> _TASK PROMPT_
Write out nothing except the lines of the entries below, from the first through the one containing "Os seguintes [fatores", exactly and without pictures.

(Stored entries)
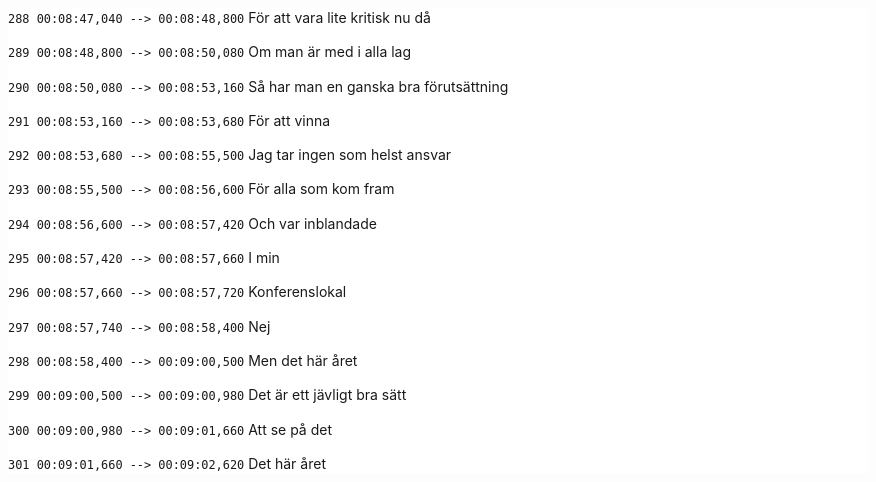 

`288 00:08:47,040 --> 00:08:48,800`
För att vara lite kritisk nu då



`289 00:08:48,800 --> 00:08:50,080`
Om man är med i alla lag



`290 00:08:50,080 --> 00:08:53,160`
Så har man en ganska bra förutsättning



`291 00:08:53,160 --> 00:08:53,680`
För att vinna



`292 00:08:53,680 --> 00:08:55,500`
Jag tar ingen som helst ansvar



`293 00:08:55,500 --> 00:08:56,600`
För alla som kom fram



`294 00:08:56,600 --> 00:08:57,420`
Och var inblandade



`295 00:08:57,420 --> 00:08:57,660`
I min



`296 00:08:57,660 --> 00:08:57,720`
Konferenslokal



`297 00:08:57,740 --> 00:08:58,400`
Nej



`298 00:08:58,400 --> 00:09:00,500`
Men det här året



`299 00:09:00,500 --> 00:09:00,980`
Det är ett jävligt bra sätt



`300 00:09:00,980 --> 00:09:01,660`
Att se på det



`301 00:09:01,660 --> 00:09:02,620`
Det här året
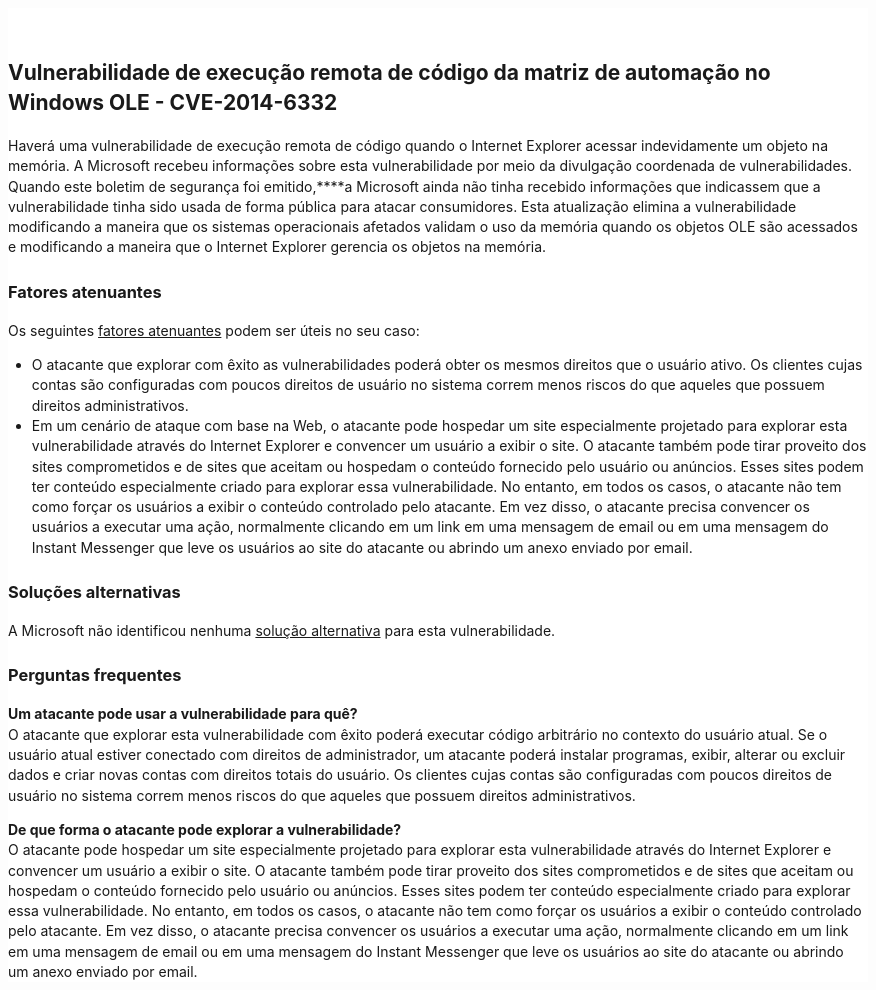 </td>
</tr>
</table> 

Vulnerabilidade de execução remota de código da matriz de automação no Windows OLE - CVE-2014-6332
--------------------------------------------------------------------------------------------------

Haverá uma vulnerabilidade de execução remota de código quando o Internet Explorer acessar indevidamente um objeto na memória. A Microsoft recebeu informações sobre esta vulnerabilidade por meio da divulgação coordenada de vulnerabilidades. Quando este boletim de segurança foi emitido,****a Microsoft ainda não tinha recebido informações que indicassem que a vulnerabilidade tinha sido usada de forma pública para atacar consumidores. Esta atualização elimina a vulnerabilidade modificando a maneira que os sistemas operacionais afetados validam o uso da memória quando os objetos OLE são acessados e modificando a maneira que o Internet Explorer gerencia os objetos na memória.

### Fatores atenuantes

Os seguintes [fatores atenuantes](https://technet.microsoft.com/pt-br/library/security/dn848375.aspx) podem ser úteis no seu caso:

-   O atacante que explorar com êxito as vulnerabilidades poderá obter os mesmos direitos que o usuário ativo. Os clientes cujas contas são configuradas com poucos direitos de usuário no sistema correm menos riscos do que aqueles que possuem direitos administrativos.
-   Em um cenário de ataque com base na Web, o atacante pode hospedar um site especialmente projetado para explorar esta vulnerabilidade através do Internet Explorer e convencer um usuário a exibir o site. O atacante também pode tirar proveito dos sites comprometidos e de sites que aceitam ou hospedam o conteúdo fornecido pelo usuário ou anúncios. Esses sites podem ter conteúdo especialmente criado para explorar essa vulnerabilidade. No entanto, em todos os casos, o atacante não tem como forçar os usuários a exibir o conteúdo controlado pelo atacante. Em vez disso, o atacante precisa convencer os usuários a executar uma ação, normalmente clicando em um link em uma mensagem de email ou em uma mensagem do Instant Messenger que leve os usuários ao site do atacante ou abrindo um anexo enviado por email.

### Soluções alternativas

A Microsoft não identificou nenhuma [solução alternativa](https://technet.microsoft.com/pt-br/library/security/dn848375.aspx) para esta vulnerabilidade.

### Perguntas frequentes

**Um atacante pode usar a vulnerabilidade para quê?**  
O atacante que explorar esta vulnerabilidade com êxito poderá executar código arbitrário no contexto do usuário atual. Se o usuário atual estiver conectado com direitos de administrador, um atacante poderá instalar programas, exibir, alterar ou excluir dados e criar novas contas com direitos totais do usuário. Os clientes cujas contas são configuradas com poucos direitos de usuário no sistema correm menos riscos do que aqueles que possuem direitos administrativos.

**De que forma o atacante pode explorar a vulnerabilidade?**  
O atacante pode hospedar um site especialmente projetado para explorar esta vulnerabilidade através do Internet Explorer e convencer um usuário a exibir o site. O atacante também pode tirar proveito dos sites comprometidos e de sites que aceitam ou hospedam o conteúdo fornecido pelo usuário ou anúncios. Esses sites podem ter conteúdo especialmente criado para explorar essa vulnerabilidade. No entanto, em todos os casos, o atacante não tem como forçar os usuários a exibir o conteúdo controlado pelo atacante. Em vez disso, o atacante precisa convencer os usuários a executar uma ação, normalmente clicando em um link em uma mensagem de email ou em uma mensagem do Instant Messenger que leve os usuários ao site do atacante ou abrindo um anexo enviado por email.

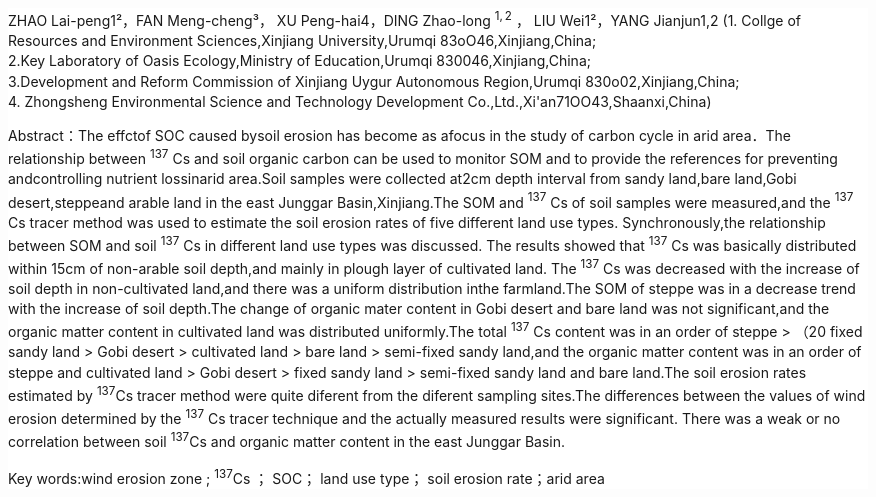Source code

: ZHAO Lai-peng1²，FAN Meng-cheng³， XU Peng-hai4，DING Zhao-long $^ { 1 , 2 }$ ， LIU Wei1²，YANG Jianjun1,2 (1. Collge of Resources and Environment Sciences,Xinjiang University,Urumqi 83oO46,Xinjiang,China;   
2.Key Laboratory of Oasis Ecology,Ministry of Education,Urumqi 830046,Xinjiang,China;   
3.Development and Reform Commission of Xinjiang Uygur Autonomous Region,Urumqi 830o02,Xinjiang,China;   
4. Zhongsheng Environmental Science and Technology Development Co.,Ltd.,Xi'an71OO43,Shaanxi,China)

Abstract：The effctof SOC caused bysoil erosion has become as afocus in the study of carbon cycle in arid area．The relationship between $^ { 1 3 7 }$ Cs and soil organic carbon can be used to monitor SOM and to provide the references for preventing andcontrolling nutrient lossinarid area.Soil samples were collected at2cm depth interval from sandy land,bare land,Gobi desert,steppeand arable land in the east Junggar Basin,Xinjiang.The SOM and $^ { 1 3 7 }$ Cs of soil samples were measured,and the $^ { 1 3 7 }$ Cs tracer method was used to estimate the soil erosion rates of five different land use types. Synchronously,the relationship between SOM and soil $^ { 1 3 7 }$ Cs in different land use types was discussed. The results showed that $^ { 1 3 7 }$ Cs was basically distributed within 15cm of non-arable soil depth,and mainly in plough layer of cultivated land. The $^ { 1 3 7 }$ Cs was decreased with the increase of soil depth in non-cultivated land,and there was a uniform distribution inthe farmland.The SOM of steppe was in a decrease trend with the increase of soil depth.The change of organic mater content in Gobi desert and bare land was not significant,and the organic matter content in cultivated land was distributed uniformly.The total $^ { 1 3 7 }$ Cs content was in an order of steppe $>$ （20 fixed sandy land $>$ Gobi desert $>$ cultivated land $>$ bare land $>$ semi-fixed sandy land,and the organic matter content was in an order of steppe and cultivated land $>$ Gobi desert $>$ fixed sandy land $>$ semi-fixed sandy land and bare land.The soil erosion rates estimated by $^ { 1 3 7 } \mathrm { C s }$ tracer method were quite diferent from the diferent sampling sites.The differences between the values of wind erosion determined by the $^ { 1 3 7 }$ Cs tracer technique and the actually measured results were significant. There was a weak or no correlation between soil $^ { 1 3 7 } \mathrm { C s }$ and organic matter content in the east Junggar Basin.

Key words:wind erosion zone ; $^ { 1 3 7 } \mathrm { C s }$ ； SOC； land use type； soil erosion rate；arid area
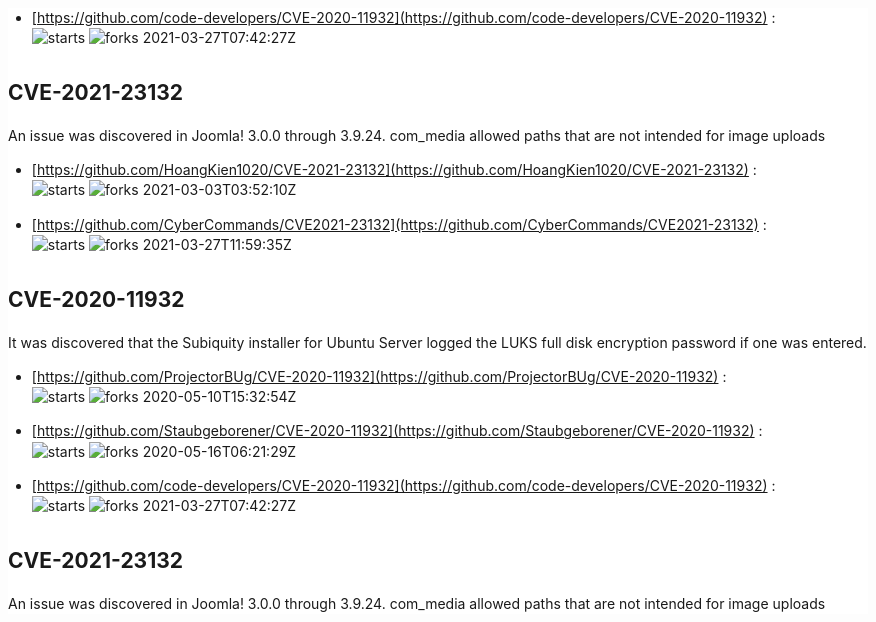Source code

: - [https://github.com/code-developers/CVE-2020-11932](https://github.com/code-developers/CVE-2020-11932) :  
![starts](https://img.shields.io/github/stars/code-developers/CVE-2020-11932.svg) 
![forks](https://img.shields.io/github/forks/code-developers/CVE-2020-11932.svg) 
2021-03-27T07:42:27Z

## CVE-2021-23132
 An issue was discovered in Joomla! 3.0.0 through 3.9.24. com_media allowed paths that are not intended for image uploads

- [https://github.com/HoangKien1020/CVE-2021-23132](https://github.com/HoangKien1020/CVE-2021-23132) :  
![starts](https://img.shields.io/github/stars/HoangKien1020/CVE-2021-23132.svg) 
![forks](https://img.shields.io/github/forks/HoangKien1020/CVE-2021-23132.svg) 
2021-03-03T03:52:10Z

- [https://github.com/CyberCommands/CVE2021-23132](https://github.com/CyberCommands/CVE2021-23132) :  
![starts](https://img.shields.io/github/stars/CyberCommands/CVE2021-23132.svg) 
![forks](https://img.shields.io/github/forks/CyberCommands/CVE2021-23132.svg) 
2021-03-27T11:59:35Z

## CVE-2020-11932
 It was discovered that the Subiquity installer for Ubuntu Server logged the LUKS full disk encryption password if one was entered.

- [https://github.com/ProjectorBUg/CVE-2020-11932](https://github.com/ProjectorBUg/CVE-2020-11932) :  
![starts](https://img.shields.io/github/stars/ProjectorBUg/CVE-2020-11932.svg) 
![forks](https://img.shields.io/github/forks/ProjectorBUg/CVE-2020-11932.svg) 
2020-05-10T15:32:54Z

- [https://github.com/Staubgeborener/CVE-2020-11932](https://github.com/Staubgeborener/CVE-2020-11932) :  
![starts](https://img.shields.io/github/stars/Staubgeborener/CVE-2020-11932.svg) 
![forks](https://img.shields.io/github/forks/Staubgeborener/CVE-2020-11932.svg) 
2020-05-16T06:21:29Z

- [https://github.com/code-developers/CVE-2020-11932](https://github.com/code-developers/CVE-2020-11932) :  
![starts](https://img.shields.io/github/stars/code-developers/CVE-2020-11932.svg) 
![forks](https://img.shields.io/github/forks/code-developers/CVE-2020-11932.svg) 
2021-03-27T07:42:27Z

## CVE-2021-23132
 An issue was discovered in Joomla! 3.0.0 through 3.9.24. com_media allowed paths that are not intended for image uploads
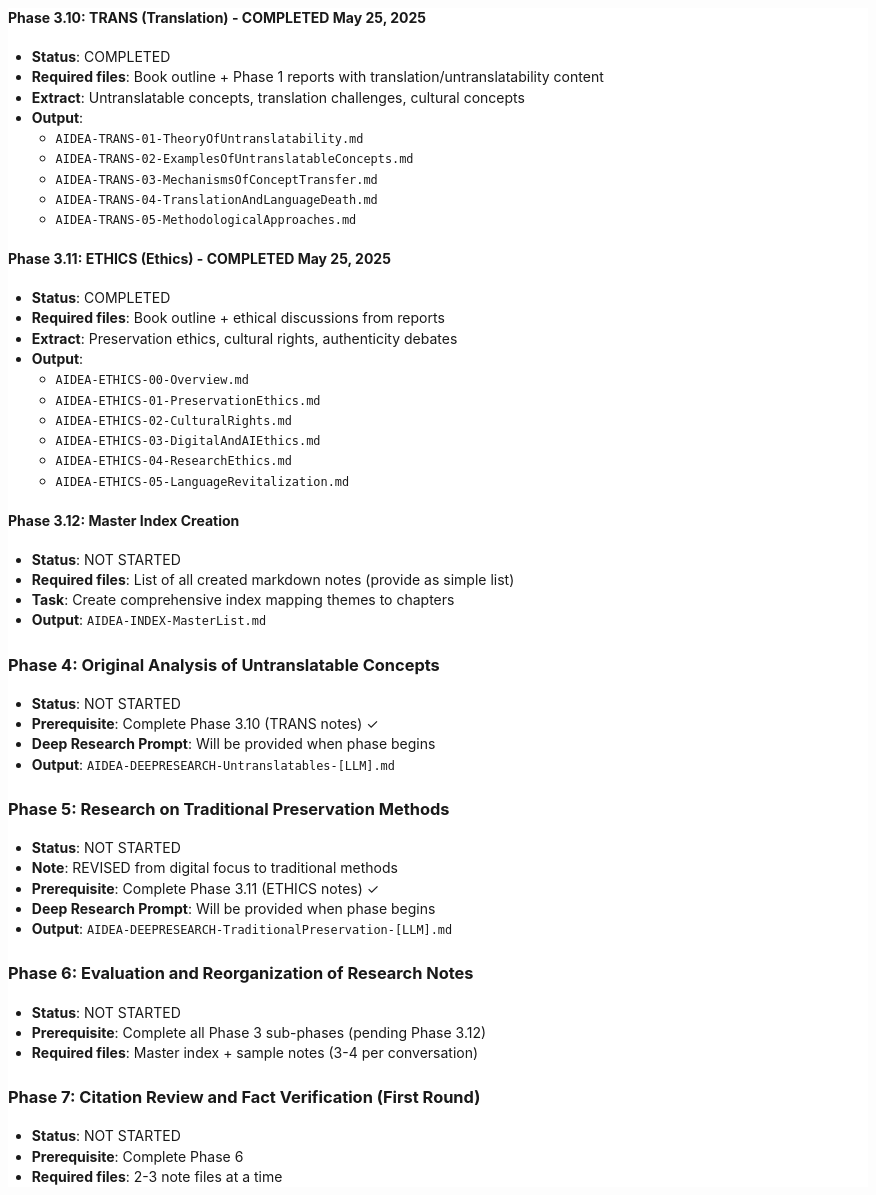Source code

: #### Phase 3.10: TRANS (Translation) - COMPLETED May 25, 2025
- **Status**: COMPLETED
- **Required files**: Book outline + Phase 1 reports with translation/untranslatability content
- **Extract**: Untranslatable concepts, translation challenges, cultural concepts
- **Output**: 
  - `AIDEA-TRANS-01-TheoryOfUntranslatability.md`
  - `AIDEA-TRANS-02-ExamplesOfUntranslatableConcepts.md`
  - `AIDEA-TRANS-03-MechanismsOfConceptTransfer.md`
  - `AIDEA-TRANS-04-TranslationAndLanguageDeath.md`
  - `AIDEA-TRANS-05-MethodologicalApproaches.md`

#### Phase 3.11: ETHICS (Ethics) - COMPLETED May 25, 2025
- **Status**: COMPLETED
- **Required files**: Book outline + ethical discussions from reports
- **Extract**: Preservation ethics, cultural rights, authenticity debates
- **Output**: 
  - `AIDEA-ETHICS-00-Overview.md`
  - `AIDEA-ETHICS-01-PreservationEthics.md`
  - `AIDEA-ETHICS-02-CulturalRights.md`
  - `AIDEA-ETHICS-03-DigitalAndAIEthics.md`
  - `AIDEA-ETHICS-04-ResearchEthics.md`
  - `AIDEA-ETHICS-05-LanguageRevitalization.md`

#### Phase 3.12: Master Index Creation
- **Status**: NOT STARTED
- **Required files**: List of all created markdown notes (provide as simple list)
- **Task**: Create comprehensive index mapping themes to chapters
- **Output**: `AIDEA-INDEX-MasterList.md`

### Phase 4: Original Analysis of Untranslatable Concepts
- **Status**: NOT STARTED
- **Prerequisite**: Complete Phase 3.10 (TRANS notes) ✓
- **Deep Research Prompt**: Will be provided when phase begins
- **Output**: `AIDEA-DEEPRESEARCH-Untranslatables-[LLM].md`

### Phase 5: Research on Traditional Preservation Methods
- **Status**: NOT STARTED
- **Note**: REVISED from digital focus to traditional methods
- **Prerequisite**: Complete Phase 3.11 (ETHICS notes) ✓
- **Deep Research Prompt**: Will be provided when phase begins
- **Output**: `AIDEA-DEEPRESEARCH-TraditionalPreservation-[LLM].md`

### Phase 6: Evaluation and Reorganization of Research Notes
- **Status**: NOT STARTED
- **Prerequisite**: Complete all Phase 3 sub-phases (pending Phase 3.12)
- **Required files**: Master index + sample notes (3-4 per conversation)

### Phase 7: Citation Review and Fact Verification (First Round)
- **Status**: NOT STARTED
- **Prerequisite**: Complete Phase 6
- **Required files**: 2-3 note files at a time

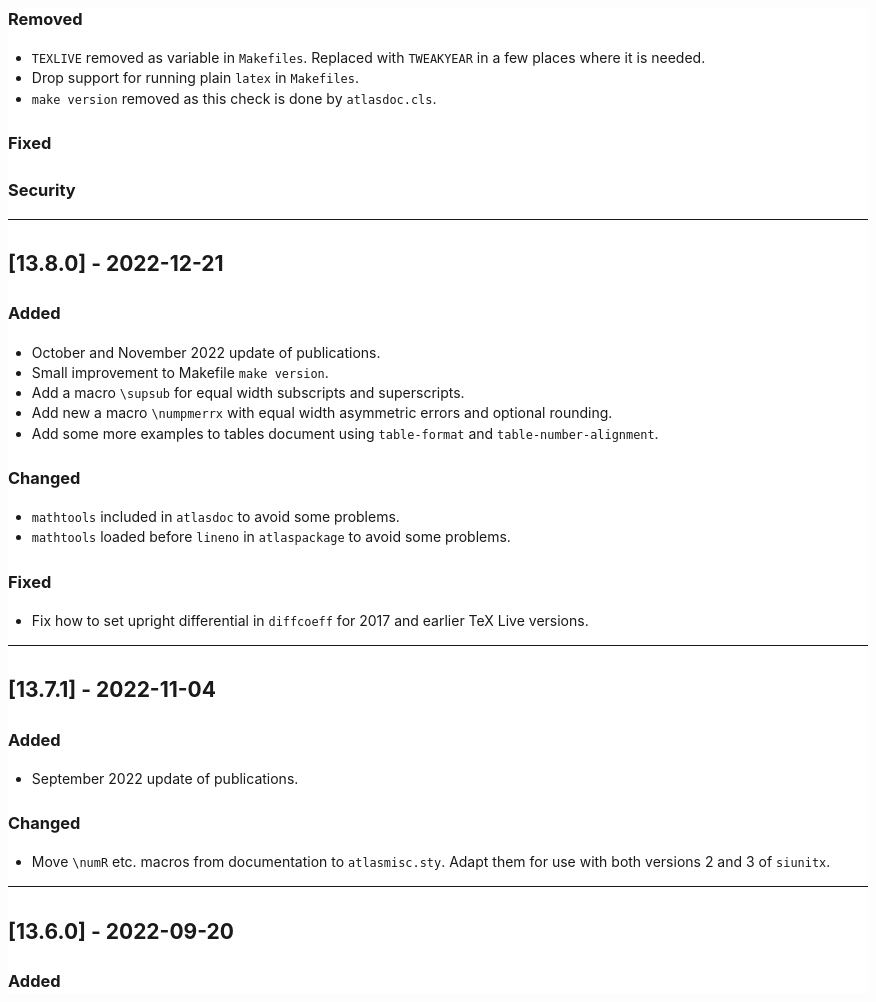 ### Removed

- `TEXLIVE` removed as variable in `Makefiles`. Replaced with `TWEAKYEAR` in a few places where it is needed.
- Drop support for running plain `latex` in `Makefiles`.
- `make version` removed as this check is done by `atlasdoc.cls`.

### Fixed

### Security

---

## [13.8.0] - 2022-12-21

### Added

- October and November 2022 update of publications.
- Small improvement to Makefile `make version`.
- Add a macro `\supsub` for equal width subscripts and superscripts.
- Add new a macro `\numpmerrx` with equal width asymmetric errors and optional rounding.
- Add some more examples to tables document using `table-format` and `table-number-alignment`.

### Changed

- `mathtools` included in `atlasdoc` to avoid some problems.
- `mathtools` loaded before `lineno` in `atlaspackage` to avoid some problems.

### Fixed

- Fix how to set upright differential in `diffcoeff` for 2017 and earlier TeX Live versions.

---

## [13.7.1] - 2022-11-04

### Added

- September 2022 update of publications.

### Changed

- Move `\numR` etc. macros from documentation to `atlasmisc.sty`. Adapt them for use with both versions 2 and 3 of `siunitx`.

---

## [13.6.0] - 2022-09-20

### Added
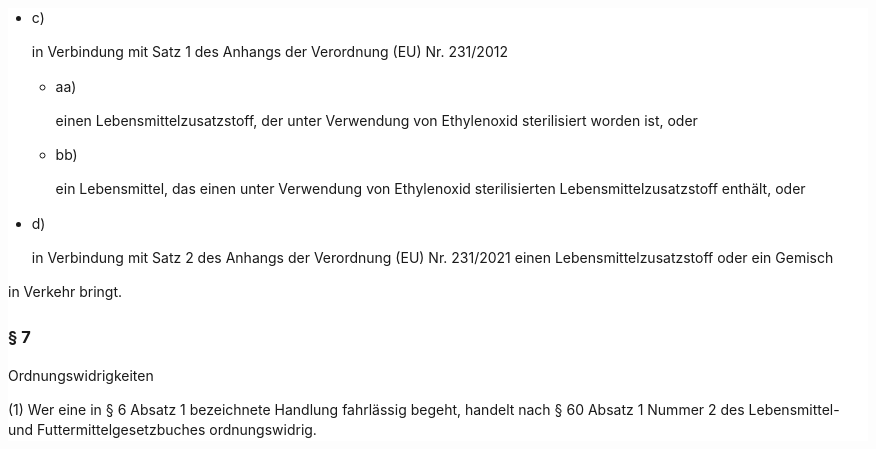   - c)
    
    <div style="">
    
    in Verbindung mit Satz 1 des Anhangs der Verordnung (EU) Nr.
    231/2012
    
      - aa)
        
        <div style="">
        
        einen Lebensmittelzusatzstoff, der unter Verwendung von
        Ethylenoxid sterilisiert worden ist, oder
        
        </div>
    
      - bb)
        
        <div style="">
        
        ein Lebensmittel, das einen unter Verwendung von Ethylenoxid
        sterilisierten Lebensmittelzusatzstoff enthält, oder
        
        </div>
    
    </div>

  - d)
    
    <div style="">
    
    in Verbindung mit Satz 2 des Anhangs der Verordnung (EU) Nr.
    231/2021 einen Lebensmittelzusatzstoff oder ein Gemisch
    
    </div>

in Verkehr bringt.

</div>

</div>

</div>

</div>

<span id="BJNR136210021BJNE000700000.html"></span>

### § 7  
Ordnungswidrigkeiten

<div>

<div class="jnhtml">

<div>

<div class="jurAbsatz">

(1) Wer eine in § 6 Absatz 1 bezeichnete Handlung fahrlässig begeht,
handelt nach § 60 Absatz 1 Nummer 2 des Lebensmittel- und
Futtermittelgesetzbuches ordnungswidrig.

> _ANSWER TO THE PROBLEM_
`288 00:08:47,040 --> 00:08:48,800`
För att vara lite kritisk nu då



`289 00:08:48,800 --> 00:08:50,080`
Om man är med i alla lag



`290 00:08:50,080 --> 00:08:53,160`
Så har man en ganska bra förutsättning



`291 00:08:53,160 --> 00:08:53,680`
För att vinna



`292 00:08:53,680 --> 00:08:55,500`
Jag tar ingen som helst ansvar



`293 00:08:55,500 --> 00:08:56,600`
För alla som kom fram



`294 00:08:56,600 --> 00:08:57,420`
Och var inblandade



`295 00:08:57,420 --> 00:08:57,660`
I min



`296 00:08:57,660 --> 00:08:57,720`
Konferenslokal



`297 00:08:57,740 --> 00:08:58,400`
Nej



`298 00:08:58,400 --> 00:09:00,500`
Men det här året



`299 00:09:00,500 --> 00:09:00,980`
Det är ett jävligt bra sätt



`300 00:09:00,980 --> 00:09:01,660`
Att se på det



`301 00:09:01,660 --> 00:09:02,620`
Det här året
 </td>
</tr>
</table> 

Vulnerabilidade de execução remota de código da matriz de automação no Windows OLE - CVE-2014-6332
--------------------------------------------------------------------------------------------------

Haverá uma vulnerabilidade de execução remota de código quando o Internet Explorer acessar indevidamente um objeto na memória. A Microsoft recebeu informações sobre esta vulnerabilidade por meio da divulgação coordenada de vulnerabilidades. Quando este boletim de segurança foi emitido,****a Microsoft ainda não tinha recebido informações que indicassem que a vulnerabilidade tinha sido usada de forma pública para atacar consumidores. Esta atualização elimina a vulnerabilidade modificando a maneira que os sistemas operacionais afetados validam o uso da memória quando os objetos OLE são acessados e modificando a maneira que o Internet Explorer gerencia os objetos na memória.

### Fatores atenuantes

Os seguintes [fatores atenuantes](https://technet.microsoft.com/pt-br/library/security/dn848375.aspx) podem ser úteis no seu caso:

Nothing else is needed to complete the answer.